Because they are quantitative measures, research metrics are limited in what they can assess. In order to use research metrics responsibly, the limitations of research metrics must be acknowledged and understood. Below are a couple key guidelines to consider when using research metrics:
Research metrics should not be relied upon as the only indicators of quality or impact. Numbers are not replacements for actually reading and evaluating research works. They are not substitutes for peer review, where experts in the field or discipline evaluate the quality of particular research works or the quality of researchers' contributions to their disciplines. Research metrics are not always accurate reflections of the impact a work has had on a field of study or within the public sphere.
When using research metrics, it is (in some cases) very important to account for differences in publication and citation practices by discipline. For example, humanities citations may accumulate at a much lower rate than citations in disciplines such as physics or medicine. Similarly, historians may value publishing books over publishing articles. Perhaps computer scientists need their conference papers to be counted and valued, along with their journal articles. So, a ranking or metric that does not account for these discipline-specific publication and citation differences may (if not otherwise accounted for or elaborated on) at worst be misleading or, at best, not tell the whole story.
These basic guidelines were drawn from studying the following two well-known statements (which have been signed or publicly endorsed and adopted by many organizations and individuals) outlining responsible research assessment guidelines. Each statement contains additional nuanced guidelines:
A number of groups have created resources for practically applying responsible research assessment principles and guidelines.
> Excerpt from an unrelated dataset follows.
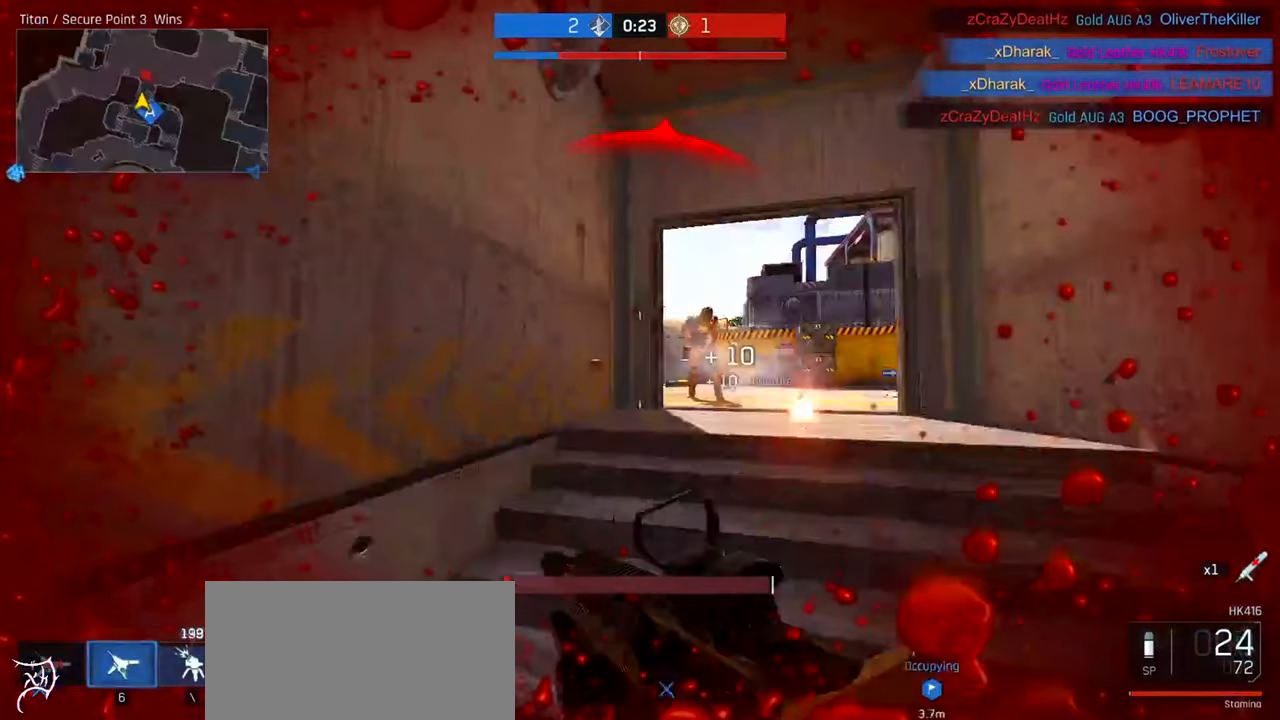
{"keys": ["d", "w"], "mouse": [], "events": [[233, "a", "up"], [233, "d", "down"], [433, "ctrl", "up"]]}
The INORMS Research Evaluation Group has created a broad framework for responsible research assessment with the acronym of SCOPE.
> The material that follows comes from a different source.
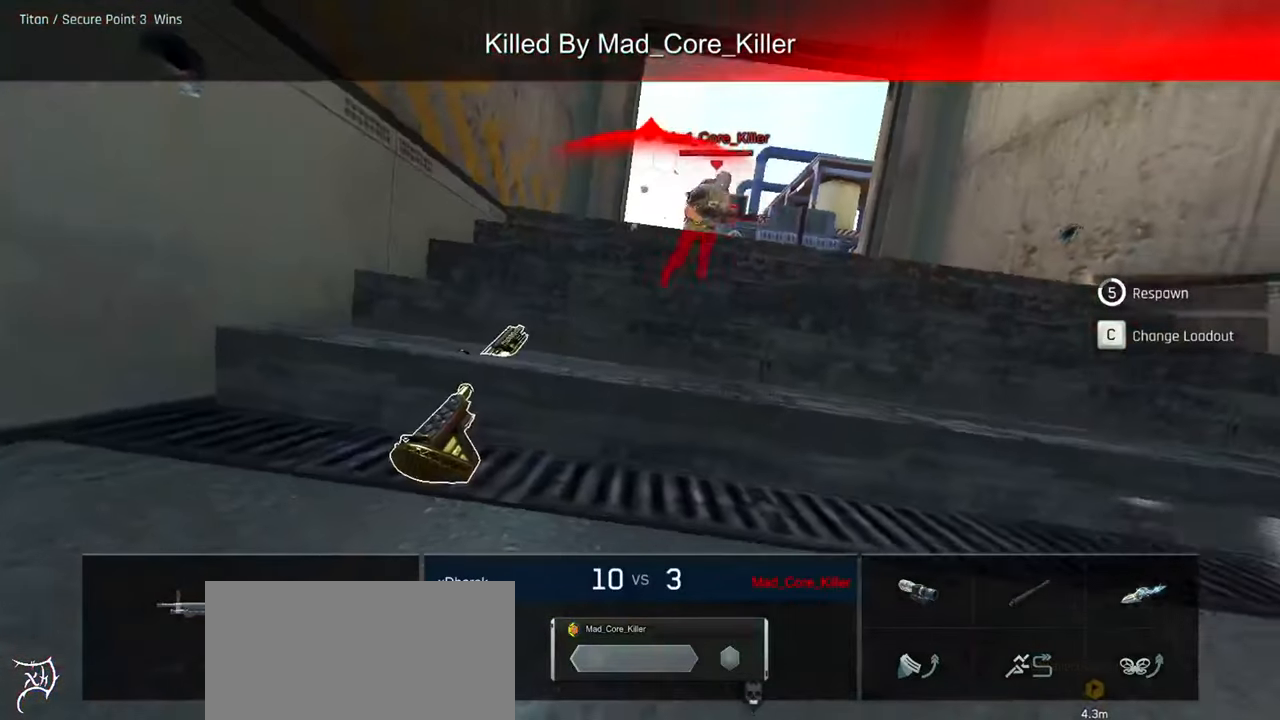
{"keys": [], "mouse": [], "events": []}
Image from INORMS Research Evaluation Group (2021) A one-page overview of the five-stage SCOPE Framework.
START with what you value about the entity you are evaluating. Is it the quality of research produced or something else? Are you basing your evaluation on just the available data sources (so the available metrics) instead of figuring out the steps and tools necessary to actually evaluate what you value, instead of valuing what you can produce with the metrics that are readily available to you?
CONTEXT considerations take into account disciplinary differences and the size of the entity you are evaluating.
OPTIONS for evaluating stresses the importance of using both quantitative measures and qualitative and warns against using quantities (so the number of citations an article receives, for example) to indicate quality.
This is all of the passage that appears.